A low frequency circulator/isolator for lab measurements and signal routing
A circulator/isolator is a very important piece of equipment for any microwave RF laboratory. It can be used in many ways, from impedance matching of antennas and in-circuit blocks, to signal routing and isolation. Whereas a circulator is a microwave component that uses ferrites in the signal path, modern opamps have allowed such a behaviour to be made available (for low signal levels) in the lower frequencies as well, of course not by using lossy ferrites, but using opamps. Until I built this circulator, all my efforts to achieve inter-stage or antenna impedance matching to 50 ohms, where theoretical and experimental.
The original design of this circulator is credit of Charles Wenzel,
thus many of the things from the original article will be repeated
here. I have just added my own power supply design, the PCB and the
whole construction into a single enclosure.
Key features of the active circulator/isolator:
The whole circuit is enclosed inside a Gainta G101 die cast box, the smallest of the G-series. It's dimensions and look, are shown below.
Space inside the enclosure is very limited. The bottom PCB pins are just touching the metal box below. To prevent short circuits, a thick insulating membrane was added between the bottom pcb and the enclosure.
I used SMA connectors for the RF ports and the PSU line because of their small size, but almost any RF connector can be used at these low frequencies. I have chosen to use a coaxial connector for the PSU line, to shield it from external noise. Bare wires used for the PSU line, can pick up external noise and transfer it inside the circulator circuit. A shielded coaxial cable to connect the circulator to the PSU is the best.
The circulator is a natural choice for the matching and tuning of low level amplifiers. With the signal source connected to port 1, the amplifier's input or output to port 2, and a signal analyzer to port 3, the amplifier is tuned for maximum return loss by adjusting for minimum signal at port 3. A high return loss is synonymous with a good VSWR since a well matched amplifier will "return", as a reflection, very little of the input signal.
Low level signal sources may also be adjusted for 50 ohm output impedance in a similar way. Simply adjust the frequency of the test signal until it is close to the carrier then tune the source for minimum reflection. Again, the reflected signal appears at the next port. If the source's amplitude is too high for the circulator's op-amps to handle just add an accurate attenuator. The circulator's accuracy is sufficiently high to "see" the return loss of a source through a small pad. Remember, the test signal passes through the pad twice and is attenuated each time so the return loss will seem better than it actually is by twice the attenuator value. In fact, a pad terminated with an open orshort will exhibit a return loss exactly twice the pad's attenuation factor since the return loss of an open or short is zero.

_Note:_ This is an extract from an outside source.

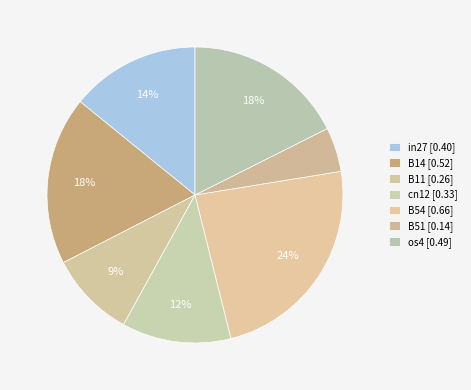

True or false: os4 accounts for 18% of the total.

True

Antennas may be tuned in a similar manner without using large signals that might cause interference with others. A low power generator is connected to port 1, the antenna to port 2, and some form of power or signal level indicator to port 3. The signal level at port 3 is proportional to the transmission loss and should be minimized by tuning the antenna matching network.
A time domain reflectometer is easily realized by applying a fast square wave or pulse to port 1 and connecting the device or cable under test to port 2. Breaks in the cable or other high impedance anomalies will reflect pulses with the same polarity as the input whereas shorts or lower impedances will reflect inverted pulses. Remember the inversion from one port to the next. A clean test signal is necessary forgood results.
Circulators can be used for many more uses, including decoupling of generator and load of amplifier stages, reducing intermodulation caused by other transmitters, reducing load return loss and vswr, combining two and more transmitters, combining transmitters and receivers on the same antenna, combining amplifier stages in solid state transmitters, operating one-port-amplifiers, duplexing and locking and priming of oscillators. For practical examples about the use of circulators please read the Philips application note.
Can it be made better?
The circulator is quite good as it is, but it could be made even better. A good starting point would be to change the opamps with faster, lower noise, higher power ones. This will probably require a more powerful PSU to be made.